Les trois normes précédentes ont été créées à la demande des industriels, sous-traitants de grands donneurs d'ordres, qui souhaitaient une reconnaissance officielle de leur système de gestion de la qualité sans devoir être audités individuellement par chaque client.

- La norme ISO 14001 : la plus utilisée des normes de la série des normes ISO 14000 qui concernent le management environnemental.

- Et enfin la norme ISO/TS 16949 qui est la norme concernant la démarche qualité dans l'industrie automobile. L'ISO/TS 16949, conjointement avec l'ISO 9001, définit les exigences en matière de système de management de la qualité pour la conception, le développement, la production et, le cas échéant, l'utilisation, et les prestations de service associées aux produits du secteur automobile.

SECTION 1

LES DETERMINANTS D’ADOPTION DES TIC PAR

LES PME TUNISIENNES

La révolution numérique est d’ores et déjà une réalité dans les pays avancés et les BRIC (Brésil, Russie, Inde, Chine) et commence à se diffuser dans les autres pays émergents ouvrant des perspectives de croissance nouvelles entraînant de profondes mutations organisationnelles et managériales (Black et Lynch, 2001, 2004 ; Koivunen et al., 2008 ; Meinert, 2005 ; Katrak, 1997 ; Caroli et Van Reenen, 2001). Il convient dès lors de s’interroger sur les déterminants de l’adoption des nouvelles TIC et sur le rôle central que jouerait le capital humain dans le processus de numérisation des entreprises issues des pays émergents.
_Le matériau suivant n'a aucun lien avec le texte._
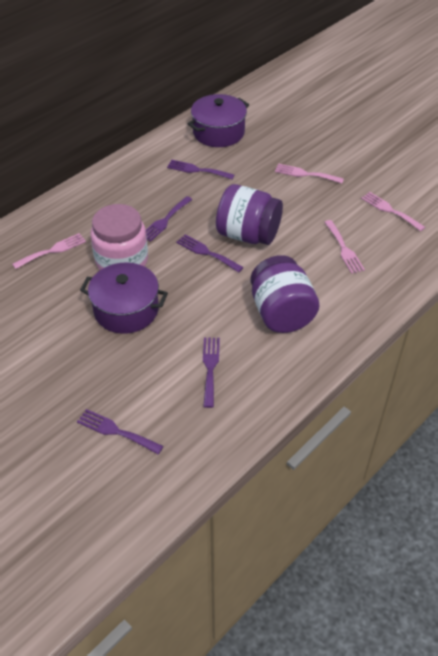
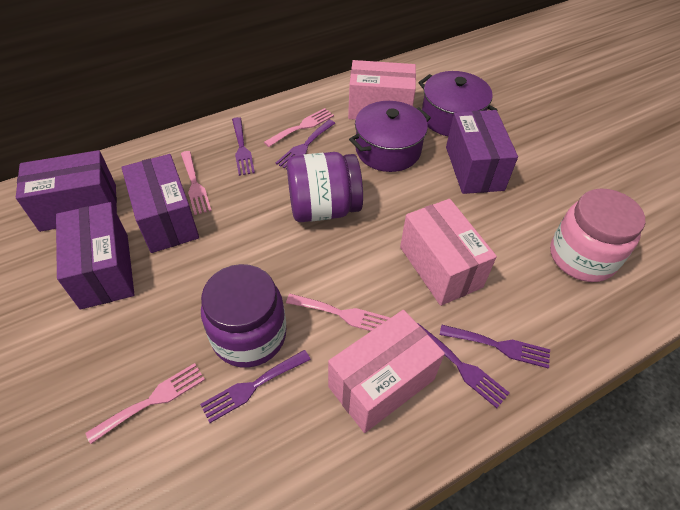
pink box: none = 0 -> [328,310,445,433] [348,60,416,120] [400,199,497,306] = 3
purple box: none = 0 -> [16,150,117,232] [56,202,135,309] [121,154,199,253] [446,110,518,194] = 4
L’objet de cette section est précisément d’apporter un éclairage empirique à cette interrogation. Pour ce faire, après avoir identifié dans la première partie de notre thèse, au moyen d’une revue de la littérature, les principaux déterminants de l’adoption des nouvelles TIC, nous formulons huit propositions que nous testons sur la base d’un échantillon de 50 PME tunisiennes de moins de 100 salariés du secteur des IEEE (Industries électriques, électroniques et de l’électroménager) en utilisant la méthode économétrique du Probit Ordonné (Ordered Probit Method) (Aitcheson et silvey, 1957, Terza, 1985 ; Cheung, 1996 ; Tsay, 2005).

Notre modèle est construit afin de tester la robustesse de la relation statistique entre une variable dépendante multinomiale, mesurant l’intensité d’utilisation des TIC et huit variables indépendantes (trois variables qualitatives d’opinion, une variable qualitative ordonale et quatre variables quantitatives). Il a notamment pour objectif de déterminer si le capital humain est un déterminant essentiel de l’adoption et de l’utilisation des technologies de l’information et de la communication (TIC).

L’originalité de cette modélisation est double : d’une part nous nous appuyons sur une enquête récente (2009) fondée sur un échantillon d’entreprises tunisiennes alors que la plupart des recherches portant sur les TIC traitent des entreprises des pays avancés ; d’autre part nous recourons à la méthode économétrique du Probit Ordonné permettant de traiter des variables qualitatives multinomiales (prenant plusieurs modalités).

Nous montrons que le capital humain des salariés et des dirigeants sont des variables explicatives significatives de l’intensité d’adoption des TIC.